■ What you will do
Please copy out the entries exactly, skipping any pictures.

(Records from a data source)
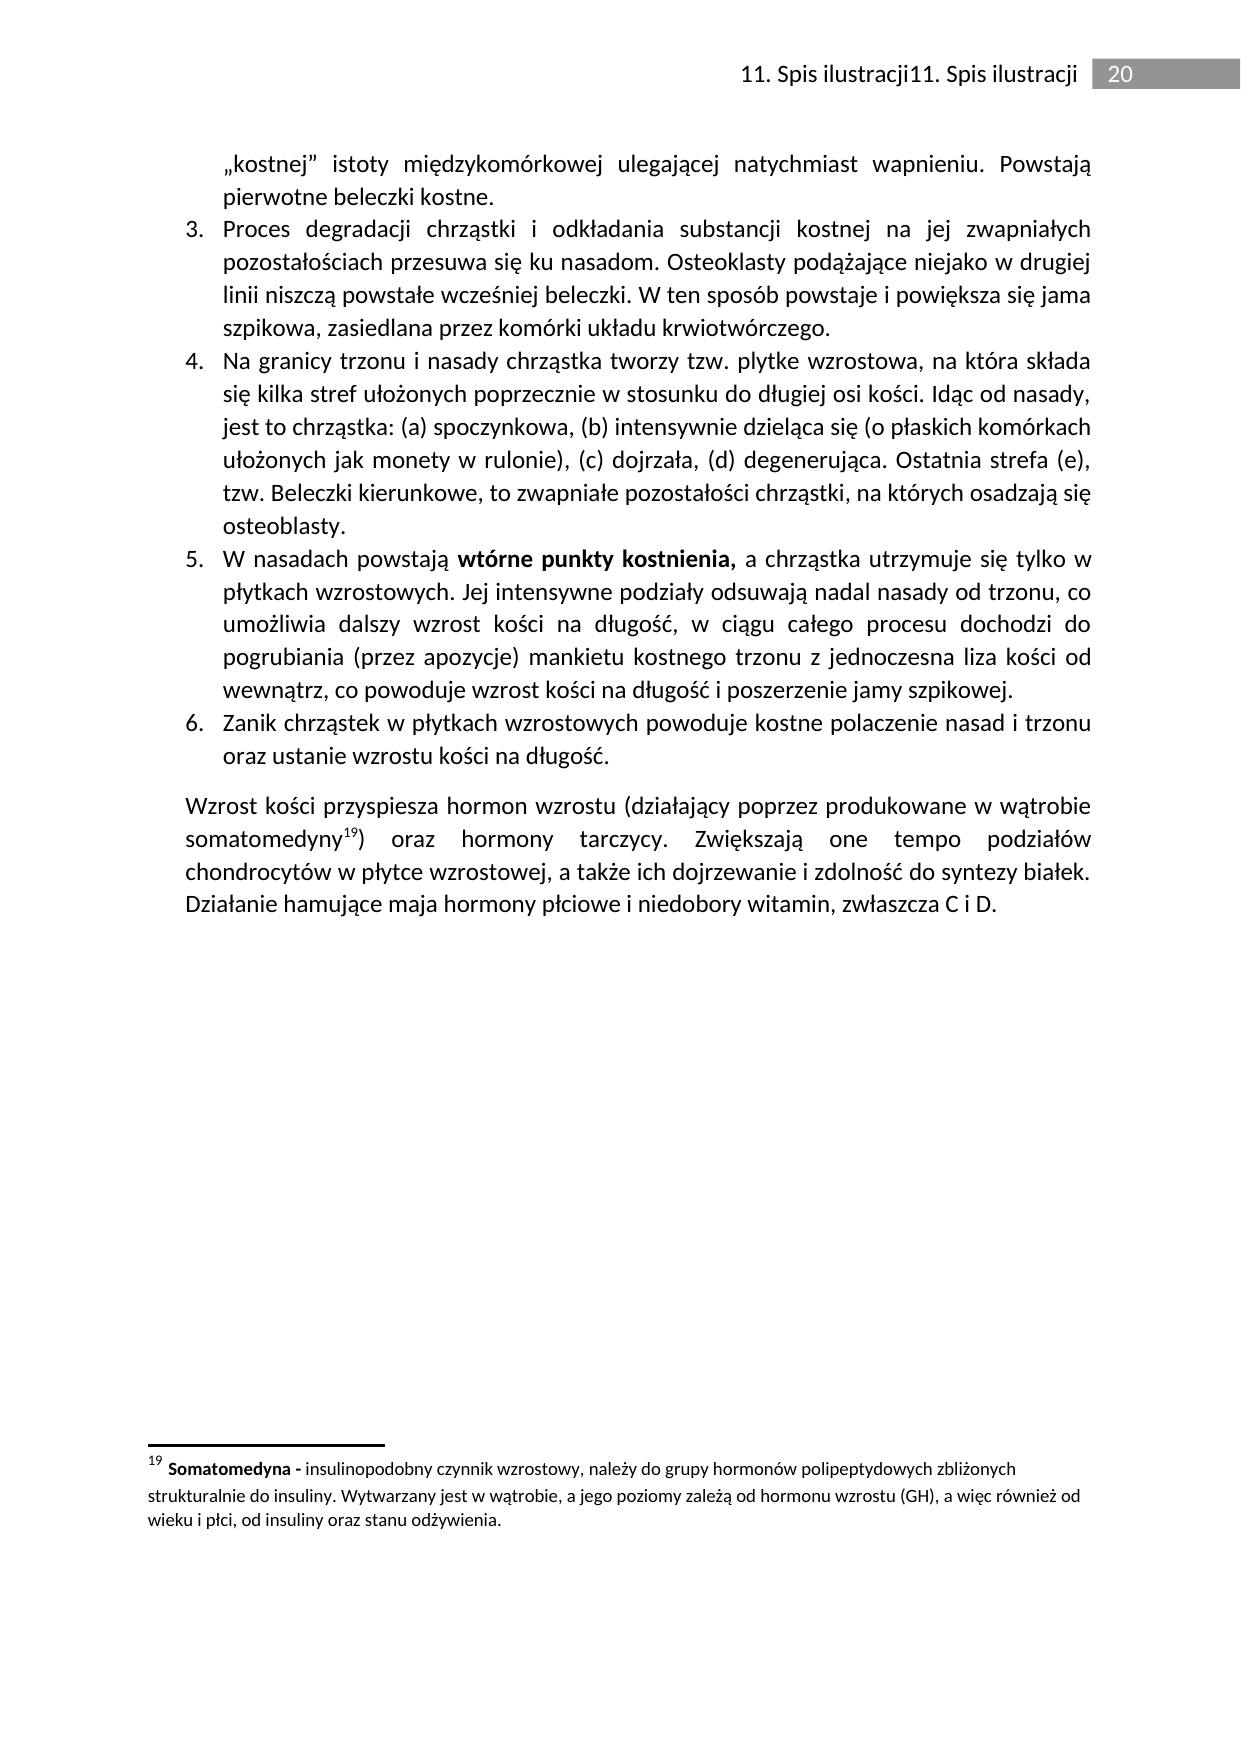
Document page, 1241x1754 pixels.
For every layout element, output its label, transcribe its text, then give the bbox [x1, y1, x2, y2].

text Wzrost kości przyspiesza hormon wzrostu (działający poprzez produkowane w wątrobie somatomedyny) oraz hormony tarczycy. Zwiększają one tempo podziałów chondrocytów w płytce wzrostowej, a także ich dojrzewanie i zdolność do syntezy białek. Działanie hamujące maja hormony płciowe i niedobory witamin, zwłaszcza C i D. [185, 790, 1092, 919]
list W nasadach powstają wtórne punkty kostnienia, a chrząstka utrzymuje się tylko w płytkach wzrostowych. Jej intensywne podziały odsuwają nadal nasady od trzonu, co umożliwia dalszy wzrost kości na długość, w ciągu całego procesu dochodzi do pogrubiania (przez apozycje) mankietu kostnego trzonu z jednoczesna liza kości od wewnątrz, co powoduje wzrost kości na długość i poszerzenie jamy szpikowej. [185, 543, 1092, 705]
list Zanik chrząstek w płytkach wzrostowych powoduje kostne polaczenie nasad i trzonu oraz ustanie wzrostu kości na długość. [185, 707, 1092, 771]
list Na granicy trzonu i nasady chrząstka tworzy tzw. plytke wzrostowa, na która składa się kilka stref ułożonych poprzecznie w stosunku do długiej osi kości. Idąc od nasady, jest to chrząstka: (a) spoczynkowa, (b) intensywnie dzieląca się (o płaskich komórkach ułożonych jak monety w rulonie), (c) dojrzała, (d) degenerująca. Ostatnia strefa (e), tzw. Beleczki kierunkowe, to zwapniałe pozostałości chrząstki, na których osadzają się osteoblasty. [185, 345, 1092, 540]
list Proces degradacji chrząstki i odkładania substancji kostnej na jej zwapniałych pozostałościach przesuwa się ku nasadom. Osteoklasty podążające niejako w drugiej linii niszczą powstałe wcześniej beleczki. W ten sposób powstaje i powiększa się jama szpikowa, zasiedlana przez komórki układu krwiotwórczego. [185, 213, 1092, 343]
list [185, 148, 1092, 211]
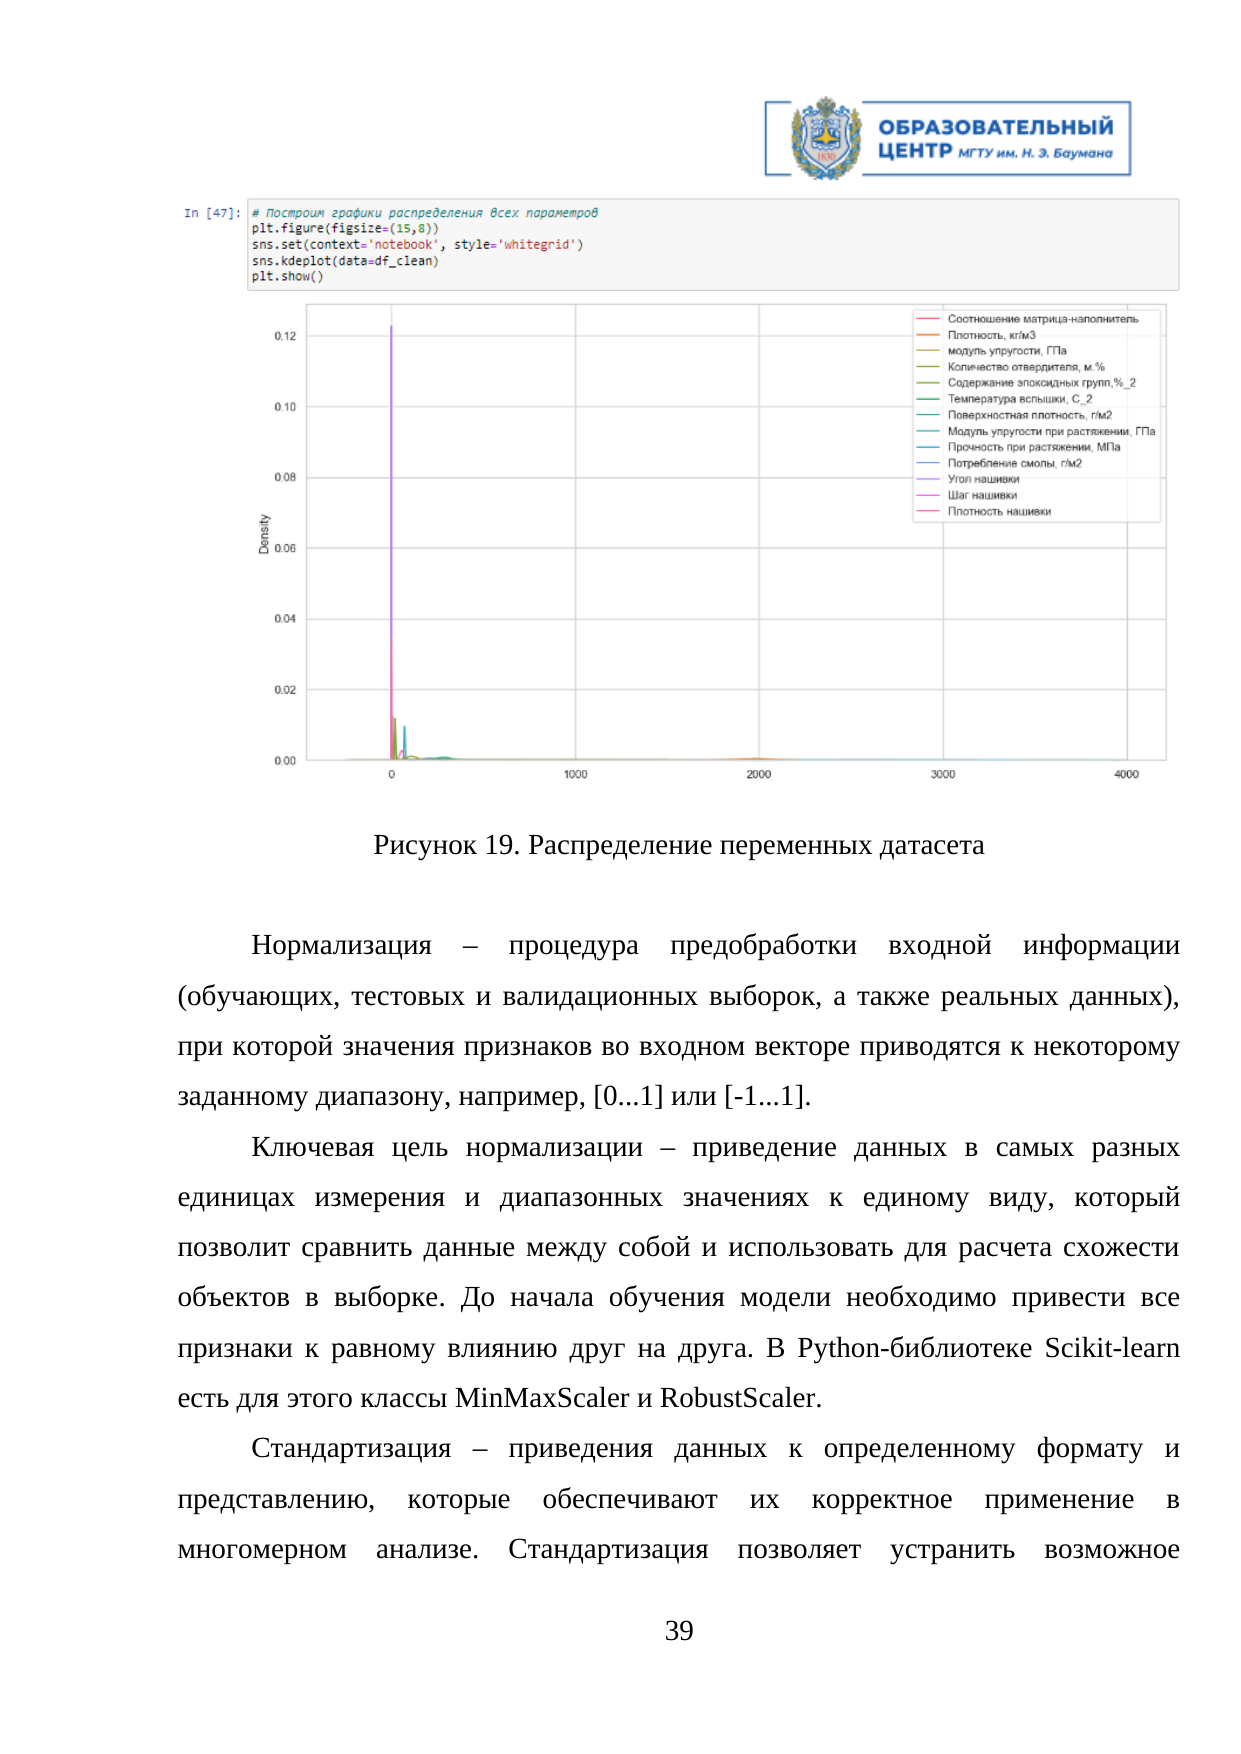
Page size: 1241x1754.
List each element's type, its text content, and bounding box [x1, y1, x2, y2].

text Рисунок 19. Распределение переменных датасета [177, 827, 1181, 860]
text Стандартизация – приведения данных к определенному формату и представлению, которые обеспечивают их корректное применение в многомерном анализе. Стандартизация позволяет устранить возможное влияние отклонений по каждому признаку и приводит все исходные значения в датасете к набору значений к нормальному распределению с математическим ожиданием равным 0 и стандартным отклонением равным 1. В результате получается стандартизированная шкала, которая определяет место каждого значения в наборе данных и измеряет его отклонение от среднего в единицах стандартного отклонения. [177, 1431, 1181, 1565]
picture [177, 73, 1182, 810]
text Ключевая цель нормализации – приведение данных в самых разных единицах измерения и диапазонных значениях к единому виду, который позволит сравнить данные между собой и использовать для расчета схожести объектов в выборке. До начала обучения модели необходимо привести все признаки к равному влиянию друг на друга. В Python-библиотеке Scikit-learn есть для этого классы MinMaxScaler и RobustScaler. [177, 1129, 1181, 1414]
text Нормализация – процедура предобработки входной информации (обучающих, тестовых и валидационных выборок, а также реальных данных), при которой значения признаков во входном векторе приводятся к некоторому заданному диапазону, например, [0...1] или [-1...1]. [177, 927, 1181, 1112]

■ Result
Document page, 1241x1754 pixels.
For every layout element, output its label, transcribe its text, then give the bbox [x1, y1, x2, y2].

text Wzrost kości przyspiesza hormon wzrostu (działający poprzez produkowane w wątrobie somatomedyny) oraz hormony tarczycy. Zwiększają one tempo podziałów chondrocytów w płytce wzrostowej, a także ich dojrzewanie i zdolność do syntezy białek. Działanie hamujące maja hormony płciowe i niedobory witamin, zwłaszcza C i D. [185, 790, 1092, 919]
list W nasadach powstają wtórne punkty kostnienia, a chrząstka utrzymuje się tylko w płytkach wzrostowych. Jej intensywne podziały odsuwają nadal nasady od trzonu, co umożliwia dalszy wzrost kości na długość, w ciągu całego procesu dochodzi do pogrubiania (przez apozycje) mankietu kostnego trzonu z jednoczesna liza kości od wewnątrz, co powoduje wzrost kości na długość i poszerzenie jamy szpikowej. [185, 543, 1092, 705]
list Zanik chrząstek w płytkach wzrostowych powoduje kostne polaczenie nasad i trzonu oraz ustanie wzrostu kości na długość. [185, 707, 1092, 771]
list Na granicy trzonu i nasady chrząstka tworzy tzw. plytke wzrostowa, na która składa się kilka stref ułożonych poprzecznie w stosunku do długiej osi kości. Idąc od nasady, jest to chrząstka: (a) spoczynkowa, (b) intensywnie dzieląca się (o płaskich komórkach ułożonych jak monety w rulonie), (c) dojrzała, (d) degenerująca. Ostatnia strefa (e), tzw. Beleczki kierunkowe, to zwapniałe pozostałości chrząstki, na których osadzają się osteoblasty. [185, 345, 1092, 540]
list Proces degradacji chrząstki i odkładania substancji kostnej na jej zwapniałych pozostałościach przesuwa się ku nasadom. Osteoklasty podążające niejako w drugiej linii niszczą powstałe wcześniej beleczki. W ten sposób powstaje i powiększa się jama szpikowa, zasiedlana przez komórki układu krwiotwórczego. [185, 213, 1092, 343]
list [185, 148, 1092, 211]
Page size: 1241x1754.
List each element's type, its text content, and bounding box [x1, y1, x2, y2].

text Рисунок 19. Распределение переменных датасета [177, 827, 1181, 860]
text Стандартизация – приведения данных к определенному формату и представлению, которые обеспечивают их корректное применение в многомерном анализе. Стандартизация позволяет устранить возможное влияние отклонений по каждому признаку и приводит все исходные значения в датасете к набору значений к нормальному распределению с математическим ожиданием равным 0 и стандартным отклонением равным 1. В результате получается стандартизированная шкала, которая определяет место каждого значения в наборе данных и измеряет его отклонение от среднего в единицах стандартного отклонения. [177, 1431, 1181, 1565]
picture [177, 73, 1182, 810]
text Ключевая цель нормализации – приведение данных в самых разных единицах измерения и диапазонных значениях к единому виду, который позволит сравнить данные между собой и использовать для расчета схожести объектов в выборке. До начала обучения модели необходимо привести все признаки к равному влиянию друг на друга. В Python-библиотеке Scikit-learn есть для этого классы MinMaxScaler и RobustScaler. [177, 1129, 1181, 1414]
text Нормализация – процедура предобработки входной информации (обучающих, тестовых и валидационных выборок, а также реальных данных), при которой значения признаков во входном векторе приводятся к некоторому заданному диапазону, например, [0...1] или [-1...1]. [177, 927, 1181, 1112]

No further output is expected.